[Dataset entries]
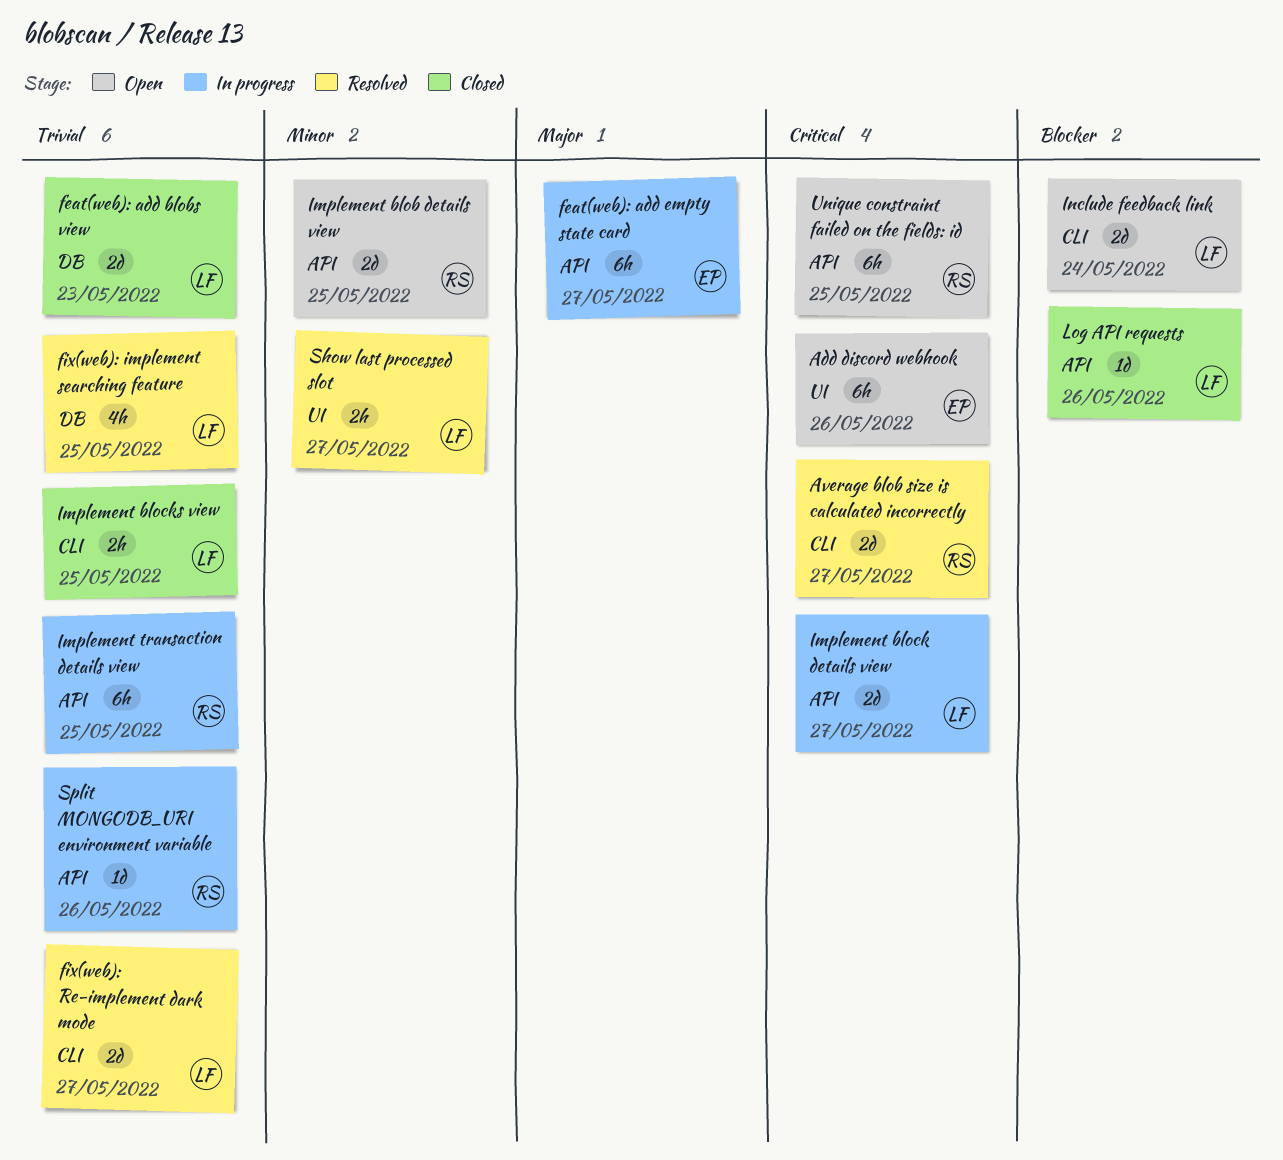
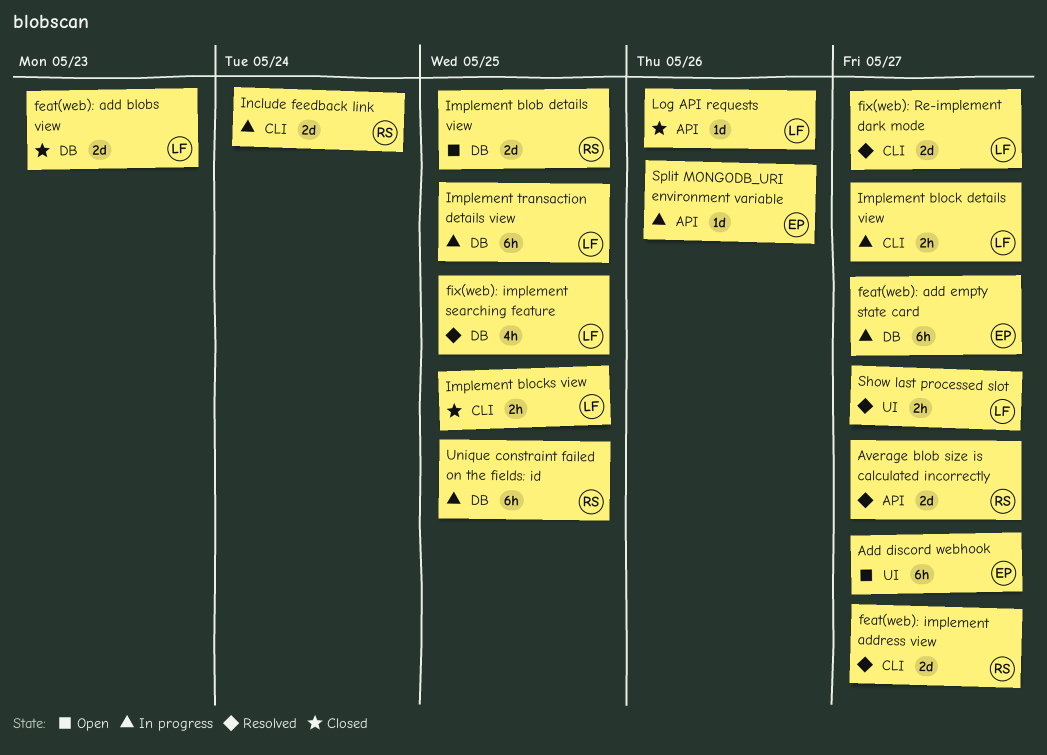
Add discord webhook, due: May 26 -> May 27
Average blob size is calculated incorrectly, label: CLI -> API
feat(web): add empty state card, label: API -> DB
feat(web): implement address view: none -> present
Implement blob details view, label: API -> DB
Implement block details view, label: API -> CLI
Implement block details view, estimate: 2d -> 2h
Implement transaction details view, owner: RS -> LF
Implement transaction details view, label: API -> DB
Include feedback link, status: Open -> In progress
Include feedback link, owner: LF -> RS
Split MONGODB_URI environment variable, owner: RS -> EP
Unique constraint failed on the fields: id, status: Open -> In progress
Unique constraint failed on the fields: id, label: API -> DB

_Description of the task_.
Please filter the entries above down to the lines holding "feat" and copy them.

_Solution to this task_.
feat(web): add empty state card, label: API -> DB
feat(web): implement address view: none -> present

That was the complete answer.